The Generalized Pareto Distribution (GPD)

Description

These functions provide information about the generalized Pareto distribution with threshold u. dgpd gives the density, pgpd gives the distribution function, qgpd gives the quantile function and rgpd generates random deviates.

Usage

rgpd(n = 1L, u = 0, sigmau = 1, xi = 0)

dgpd(x, u = 0, sigmau = 1, xi = 0, log = FALSE)

pgpd(q, u = 0, sigmau = 1, xi = 0, lower.tail = TRUE, log.p = FALSE)

qgpd(p, u = 0, sigmau = 1, xi = 0, lower.tail = TRUE, log.p = FALSE)

Arguments

Details

If u, sigmau or xi are not specified, they assume the default values of 0, 1 and 0 respectively.

The generalized Pareto distribution has density

f(x) = 1 / \sigma_u (1 + \xi z)^(- 1 / \xi - 1)

where z = (x - u) / \sigma_u and f(x) = exp(-z) if \xi is 0. The support is x \ge u for \xi \ge 0 and u \le x \le u - \sigma_u / \xi for \xi < 0.

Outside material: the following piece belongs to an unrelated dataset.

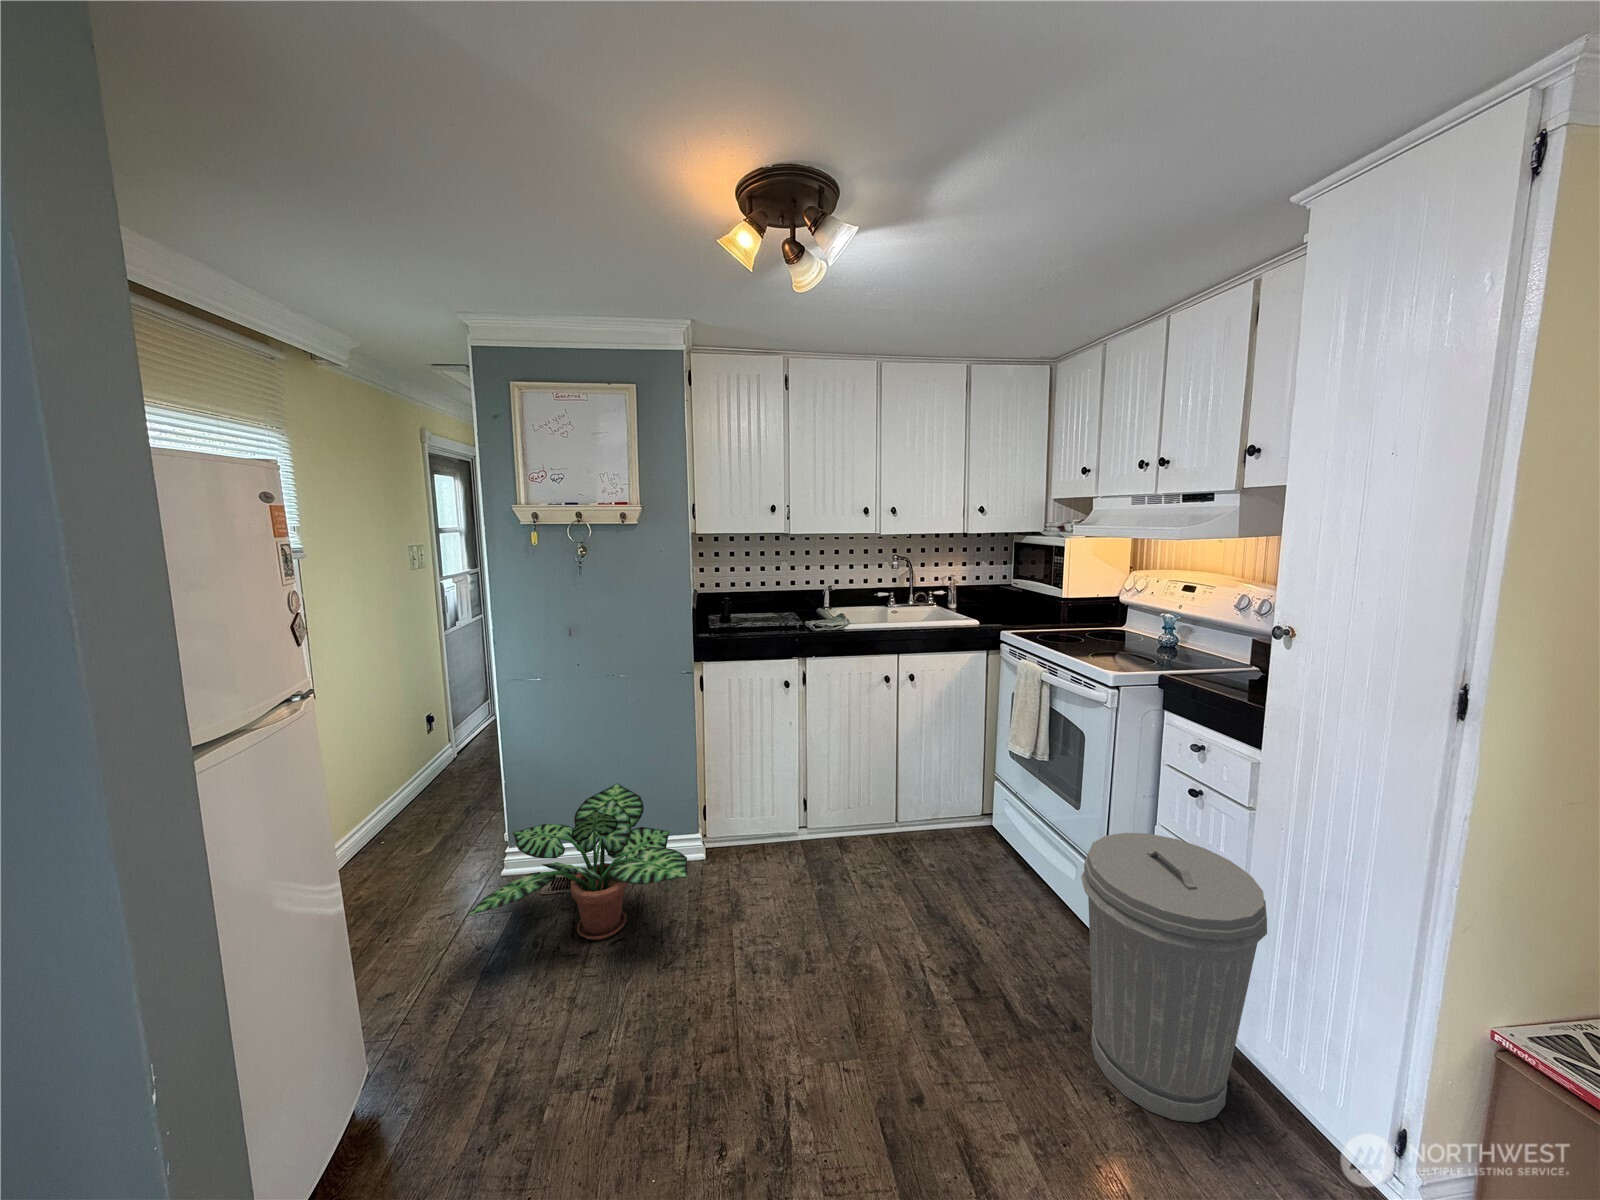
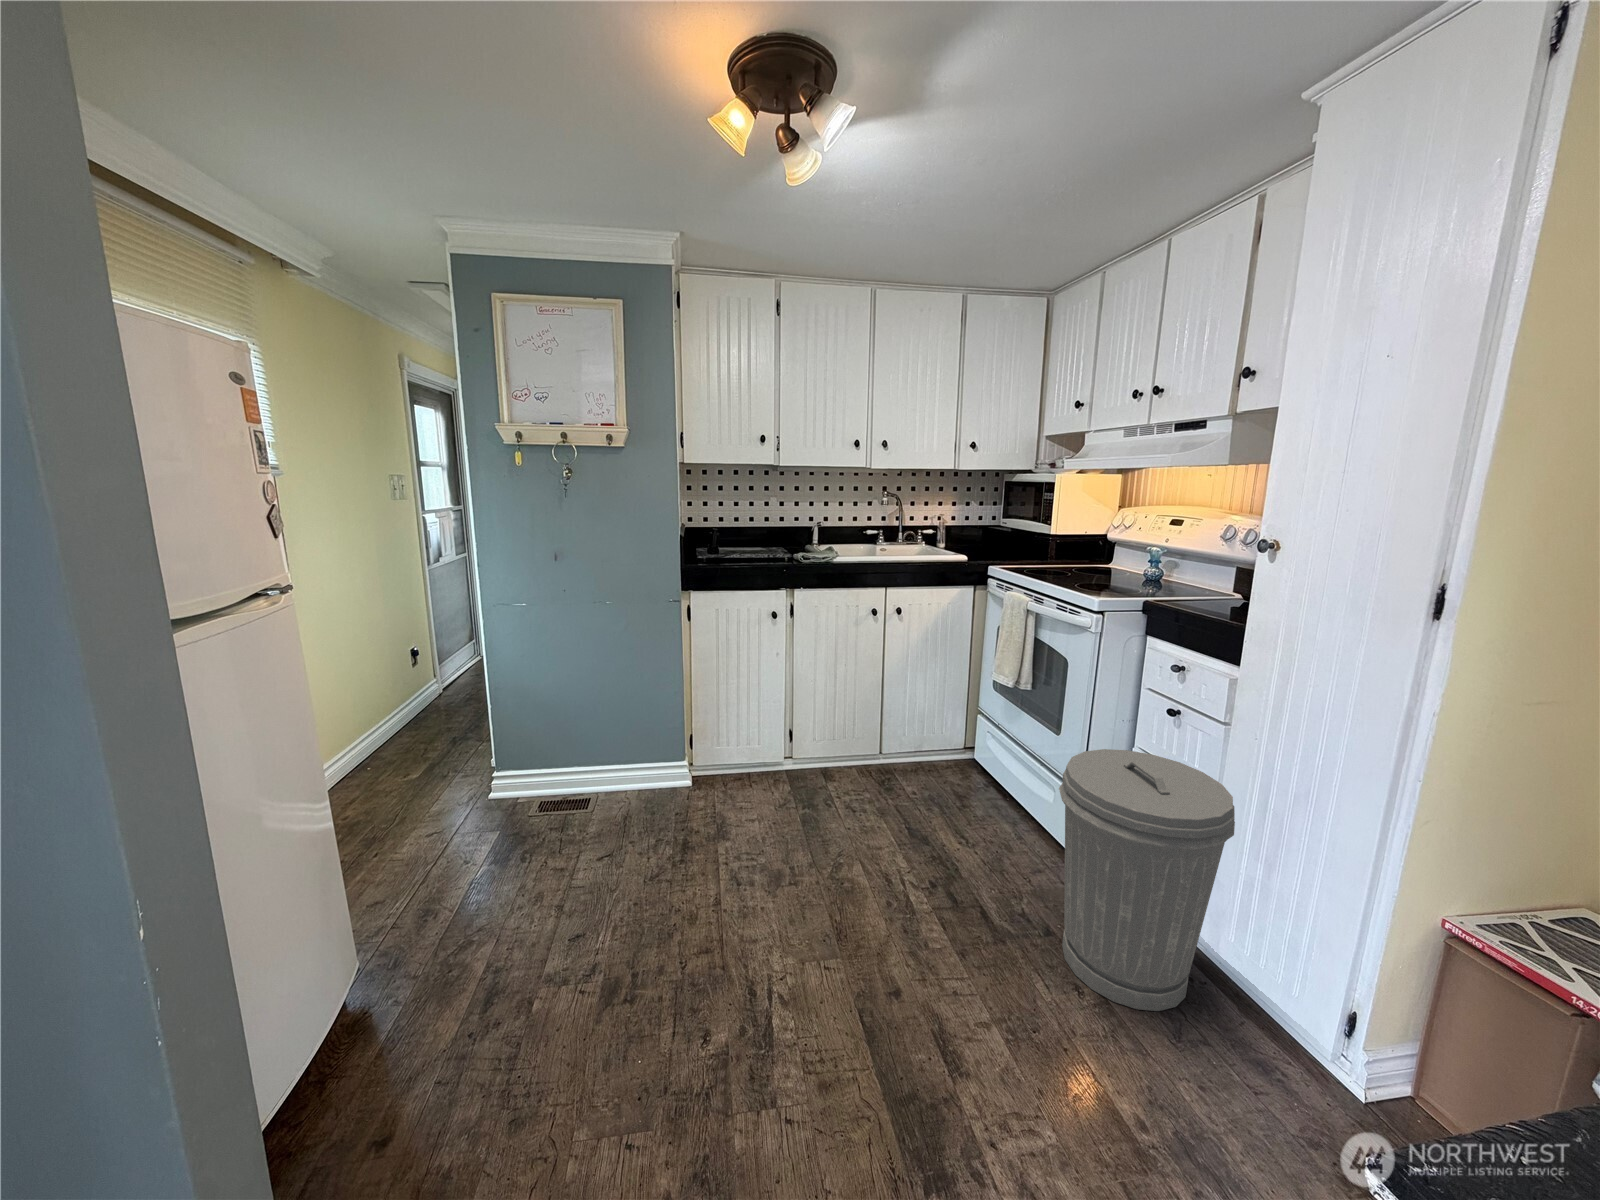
potted plant: present [466,783,688,940] -> none [452,711,674,857]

The Expected value exists if \xi < 1 and is equal to

E(X) = u + \sigma_u / (1 - \xi)

k-th moments exist in general for k\xi < 1.

Value

rgpd generates random deviates.

dgpd gives the density.

pgpd gives the distribution function.

qgpd gives the quantile function.

References

https://en.wikipedia.org/wiki/Generalized_Pareto_distribution

Examples

x <- rgpd(1000, u = 1, sigmau = 0.5, xi = 0.1)
xx <- seq(-1, 10, 0.01)
hist(x, breaks = 100, freq = FALSE, xlim = c(-1, 10))
lines(xx, dgpd(xx, u = 1, sigmau = 0.5, xi = 0.1))

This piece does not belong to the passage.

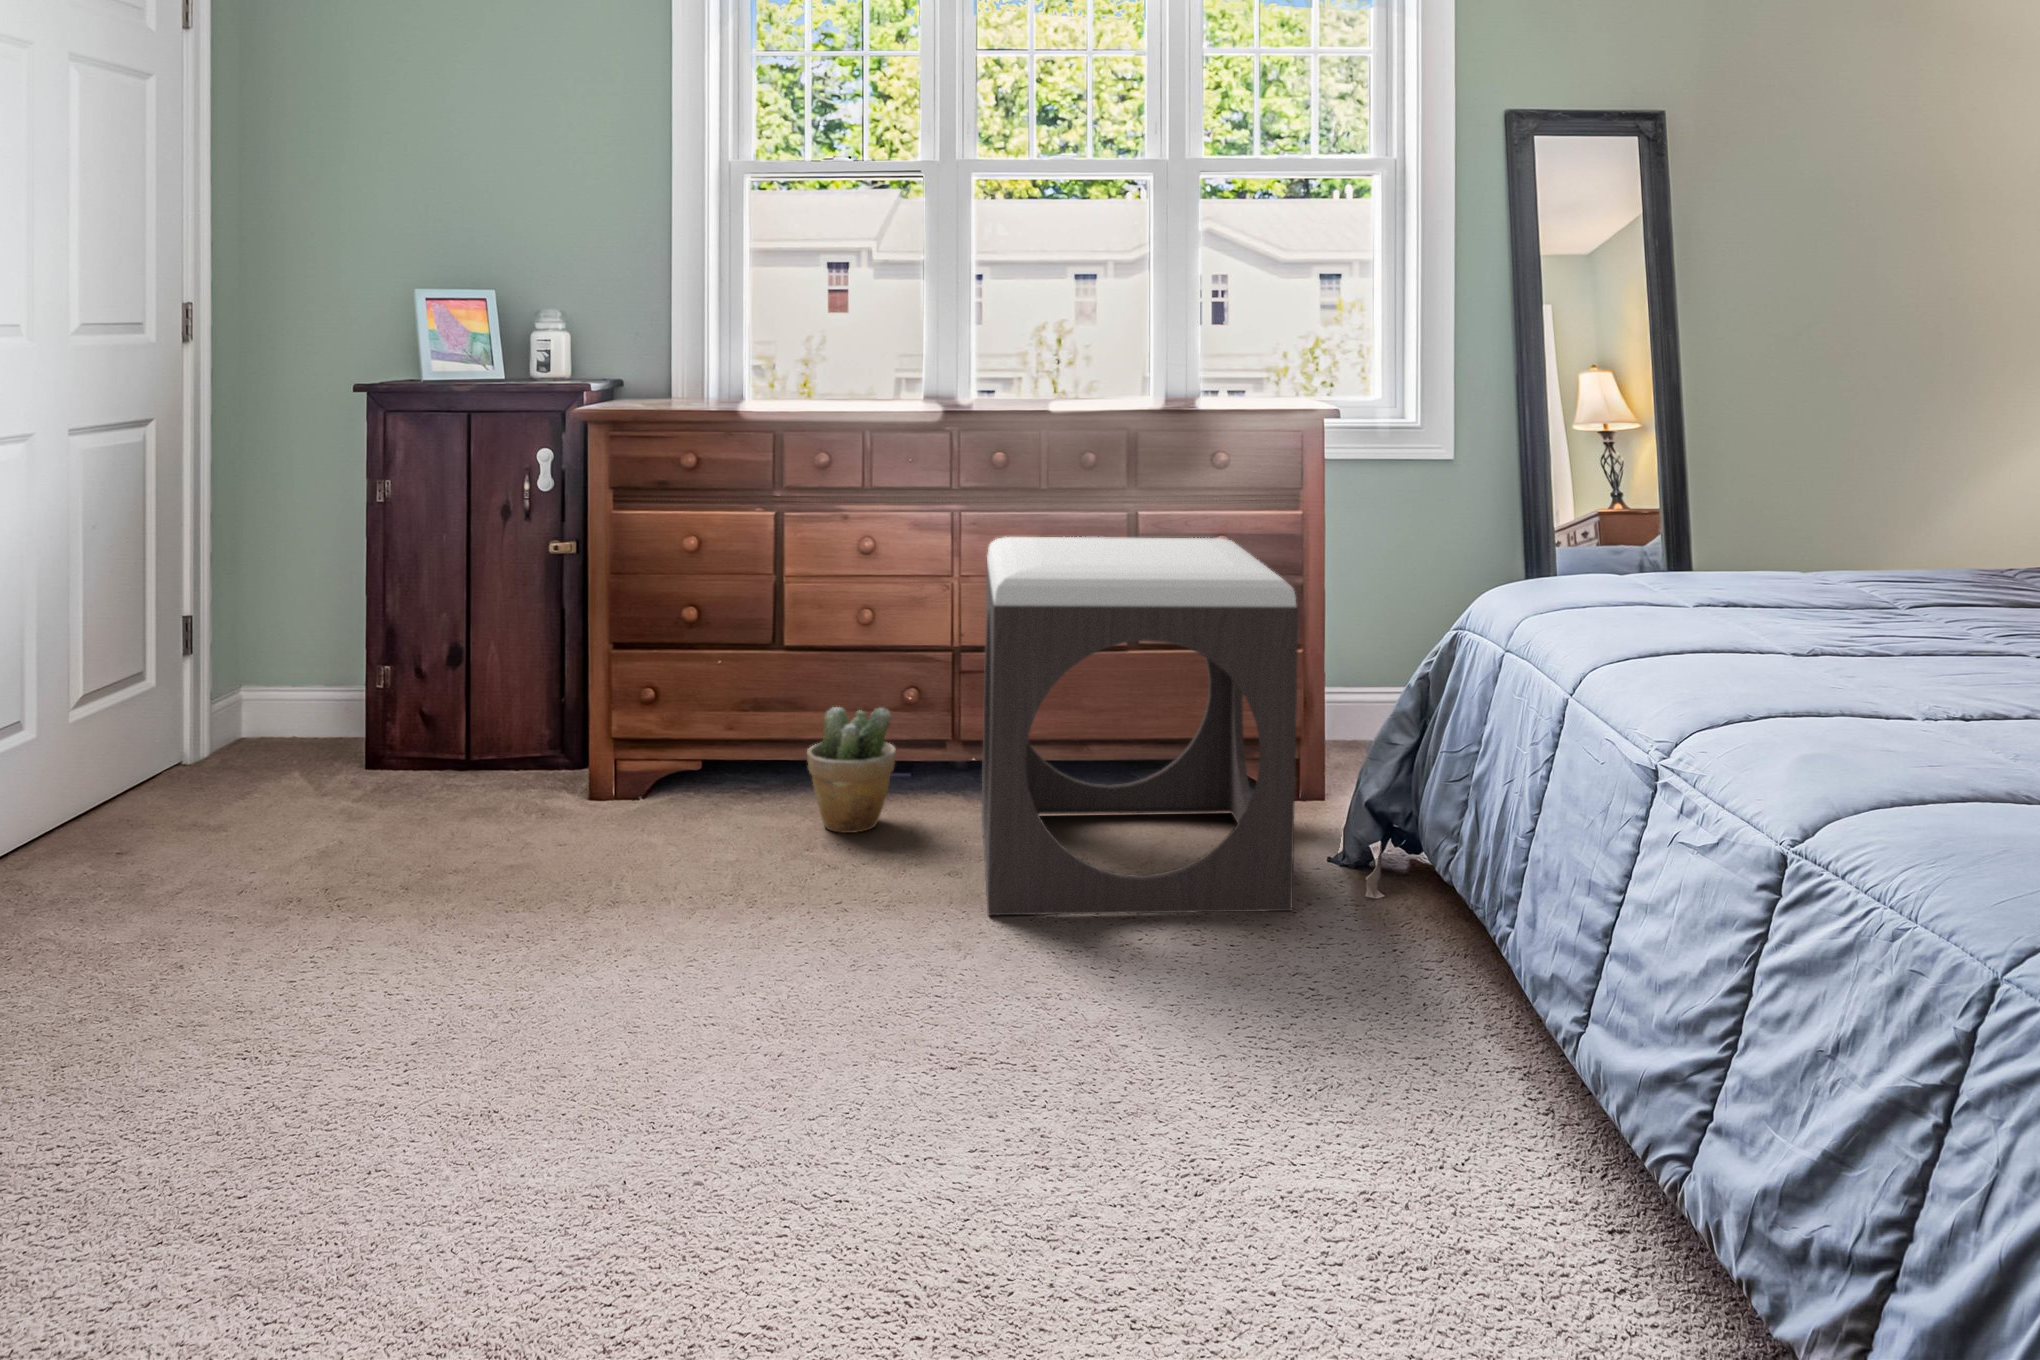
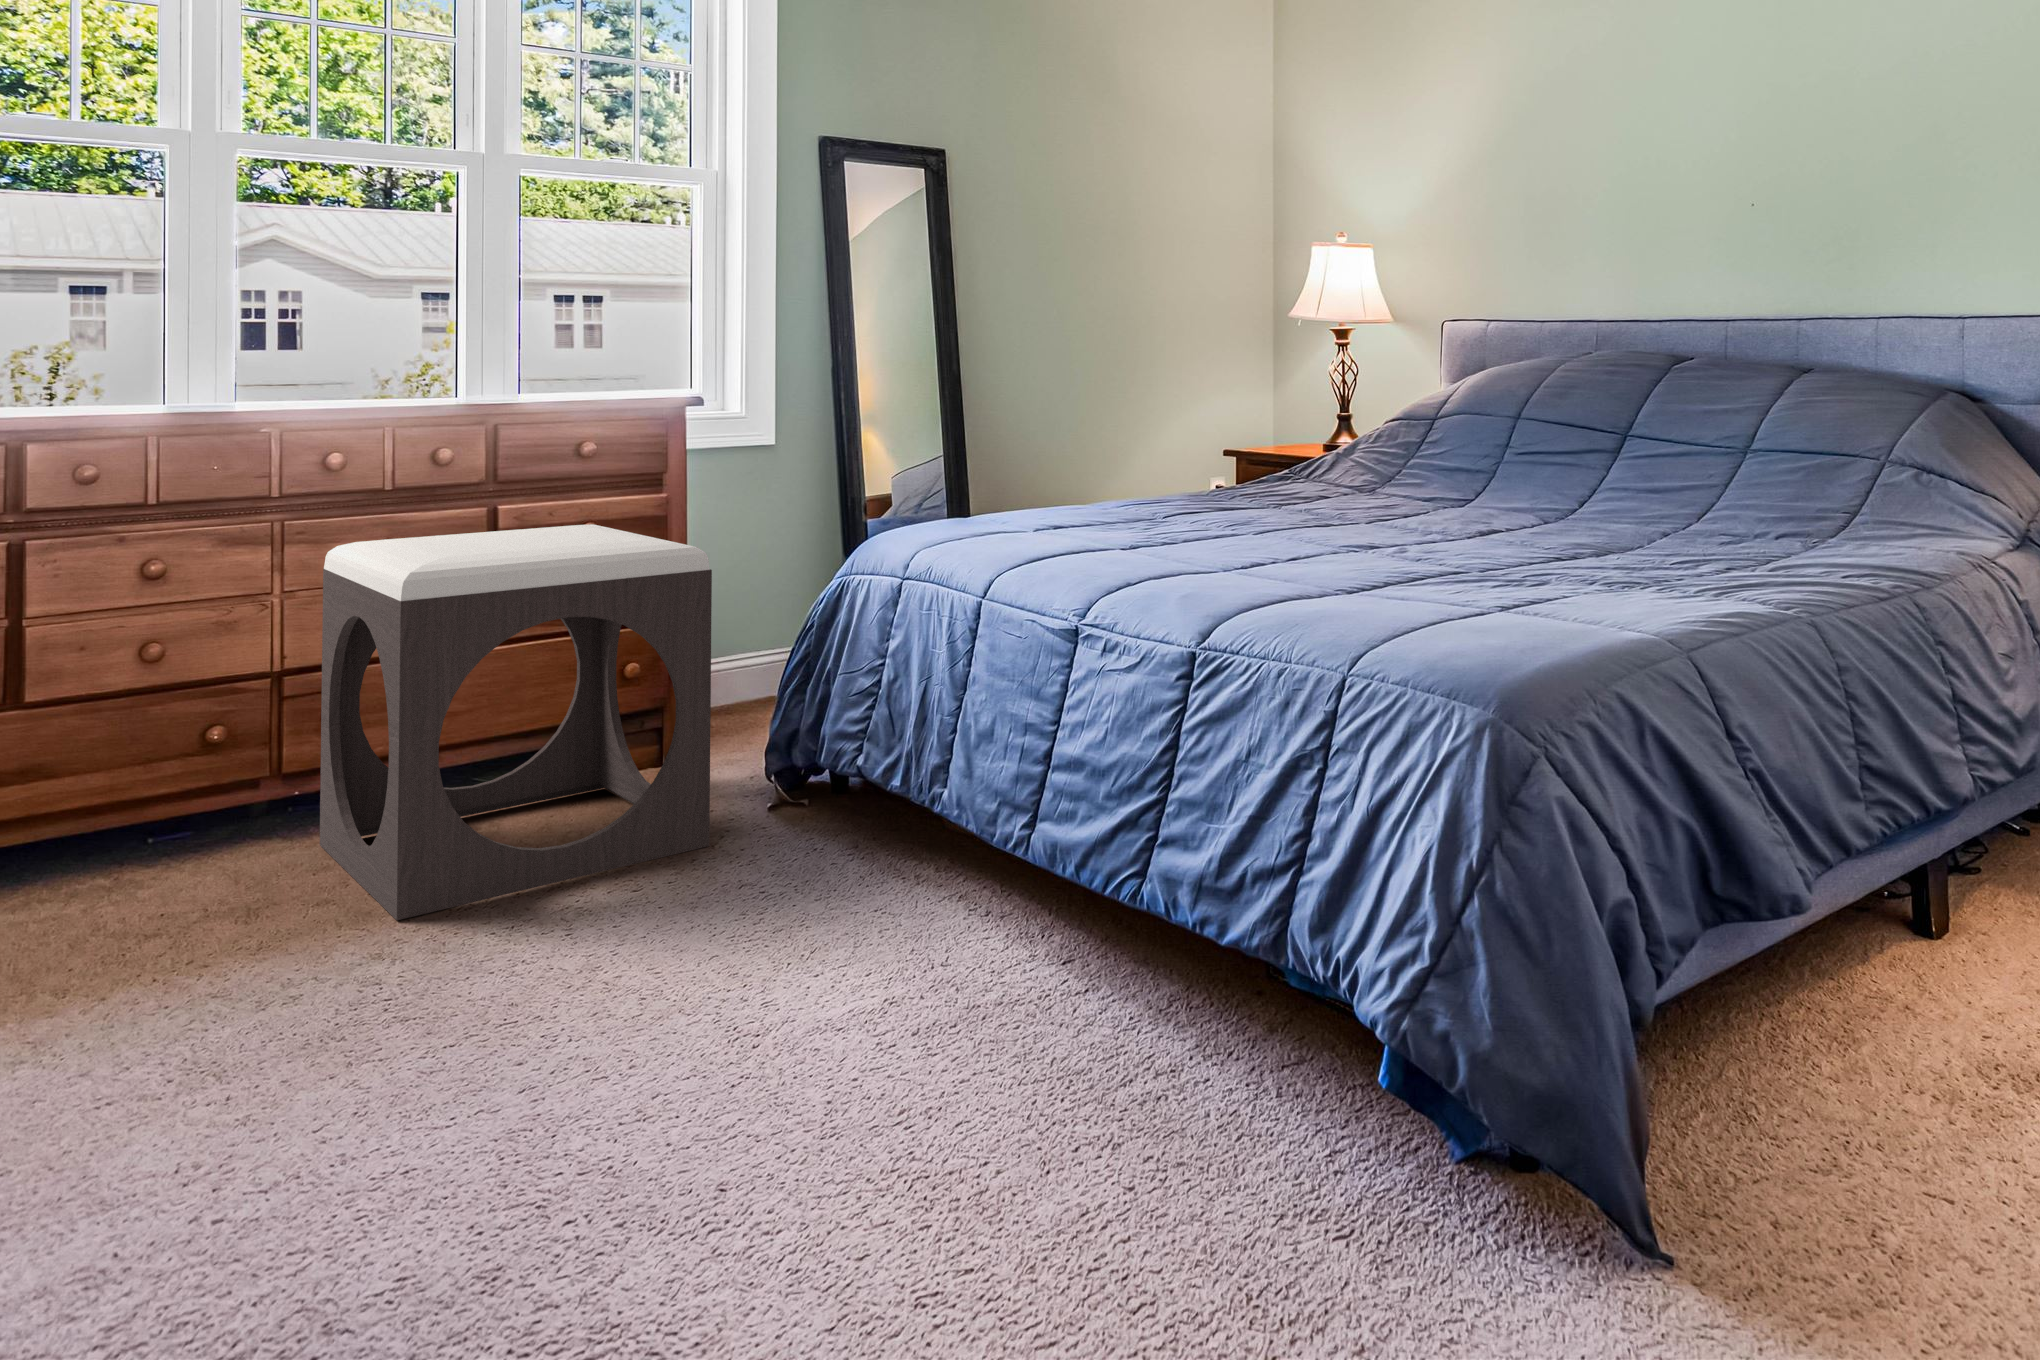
potted plant: present [807,707,896,833] -> none [86,747,213,898]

plot(xx, dgpd(xx, u = 1, sigmau = 1, xi = 0), type = "l")
lines(xx, dgpd(xx, u = 0.5, sigmau = 1, xi = -0.3), col = "blue", lwd = 2)
lines(xx, dgpd(xx, u = 1.5, sigmau = 1, xi = 0.3), col = "red", lwd = 2)

plot(xx, dgpd(xx, u = 1, sigmau = 1, xi = 0), type = "l")
lines(xx, dgpd(xx, u = 1, sigmau = 0.5, xi = 0), col = "blue", lwd = 2)
lines(xx, dgpd(xx, u = 1, sigmau = 2, xi = 0), col = "red", lwd = 2)